Les trois districts francophones héritent cependant d’un dossier explosif.

Si l’un d’entre eux opte pour les autobus bilingues, il va s’exposer à des poursuites longues et coûteuses.

Cela dit, tout porte à croire qu’ils vont choisir le statu quo.

Mais ils ne s’en tireront pas indemnes même s’ils ne bougent pas d’un poil.

Les quatre districts anglophones, attirés par la possibilité d’économiser de l’argent, vont sans doute parler de plus en plus fort en faveur des autobus bilingues.

Les éditorialistes des quotidiens d’Irving vont battre les tambours de l’efficacité et de nombreux internautes vont râler que le transport hétérogène est la cause de tous les problèmes du Nouveau-Brunswick.

Certains politiciens vont y voir une occasion de marquer des points à l’approche des élections de 2018 et vont débarquer comme des chiens dans un jeu de quilles.

Et qui va faire face à toute cette pression? Pas le premier ministre et ses collègues, des élus bien entourés qui ont l’habitude de gérer des crises et d’être critiqués de tous bords tous côtés.

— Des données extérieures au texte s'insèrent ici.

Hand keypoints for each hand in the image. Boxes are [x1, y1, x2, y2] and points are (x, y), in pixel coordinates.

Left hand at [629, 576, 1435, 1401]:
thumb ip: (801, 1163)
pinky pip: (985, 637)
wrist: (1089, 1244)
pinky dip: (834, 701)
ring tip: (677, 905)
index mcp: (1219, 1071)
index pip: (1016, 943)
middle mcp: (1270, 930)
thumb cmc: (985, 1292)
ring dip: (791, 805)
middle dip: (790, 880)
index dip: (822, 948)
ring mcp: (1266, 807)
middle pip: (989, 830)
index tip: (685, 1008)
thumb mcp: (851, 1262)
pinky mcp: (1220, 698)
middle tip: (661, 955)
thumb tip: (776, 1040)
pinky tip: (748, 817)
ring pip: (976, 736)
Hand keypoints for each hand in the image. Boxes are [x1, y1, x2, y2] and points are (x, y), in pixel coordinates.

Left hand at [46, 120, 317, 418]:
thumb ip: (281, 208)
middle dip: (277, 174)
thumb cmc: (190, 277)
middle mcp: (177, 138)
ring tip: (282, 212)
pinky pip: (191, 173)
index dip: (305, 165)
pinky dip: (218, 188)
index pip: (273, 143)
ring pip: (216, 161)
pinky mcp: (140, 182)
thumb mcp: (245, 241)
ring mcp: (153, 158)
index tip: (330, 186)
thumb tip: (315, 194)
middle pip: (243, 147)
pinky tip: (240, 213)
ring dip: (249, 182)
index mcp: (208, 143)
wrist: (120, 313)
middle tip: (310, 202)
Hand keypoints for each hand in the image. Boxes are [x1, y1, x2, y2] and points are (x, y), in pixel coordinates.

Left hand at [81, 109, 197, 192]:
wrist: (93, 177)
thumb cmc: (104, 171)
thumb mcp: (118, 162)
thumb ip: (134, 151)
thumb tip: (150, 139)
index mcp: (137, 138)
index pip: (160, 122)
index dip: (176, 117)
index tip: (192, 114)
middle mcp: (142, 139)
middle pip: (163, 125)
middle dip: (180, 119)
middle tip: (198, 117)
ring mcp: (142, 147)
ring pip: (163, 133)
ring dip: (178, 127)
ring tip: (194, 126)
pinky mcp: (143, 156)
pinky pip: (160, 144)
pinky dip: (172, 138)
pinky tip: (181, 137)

Non. Ce sont les élus scolaires francophones, des membres de la communauté qui n’ont pas nécessairement la couenne aussi dure, qui devront gérer cette patate chaude.

On ne réalise peut-être pas encore, mais Brian Gallant, Brian Kenny et Serge Rousselle viennent de déposer un sac d’excréments sur le perron des districts francophones, de l’allumer et de sonner avant de déguerpir en hurlant de rire.